Data in this exercise »

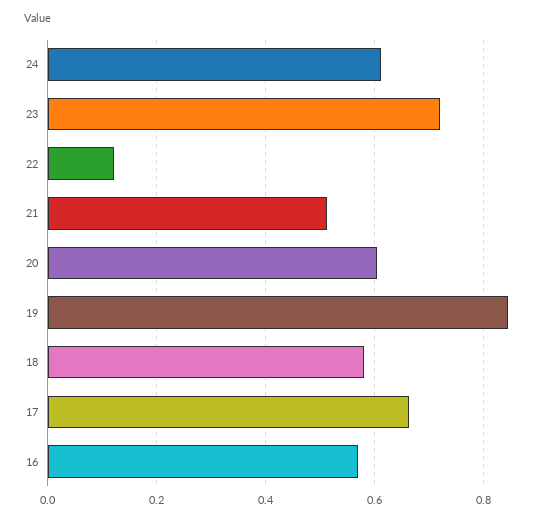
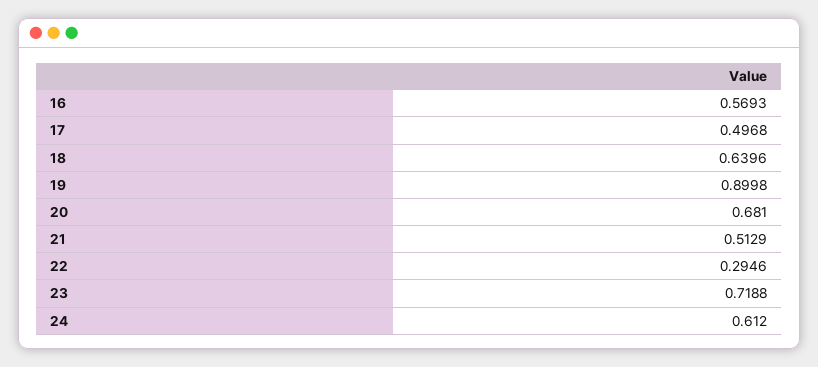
  {
    "24": 0.612,
    "23": 0.7188,
-   "22": 0.12,
+   "22": 0.2946,
    "21": 0.5129,
-   "20": 0.6,
+   "20": 0.681,
-   "19": 0.84,
+   "19": 0.8998,
-   "18": 0.58,
+   "18": 0.6396,
-   "17": 0.66,
+   "17": 0.4968,
    "16": 0.5693
  }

Task to carry out »
Give the records again without a single change, and exclude the pictures.

Solution for this exercise »
  {
    "24": 0.612,
    "23": 0.7188,
-   "22": 0.12,
+   "22": 0.2946,
    "21": 0.5129,
-   "20": 0.6,
+   "20": 0.681,
-   "19": 0.84,
+   "19": 0.8998,
-   "18": 0.58,
+   "18": 0.6396,
-   "17": 0.66,
+   "17": 0.4968,
    "16": 0.5693
  }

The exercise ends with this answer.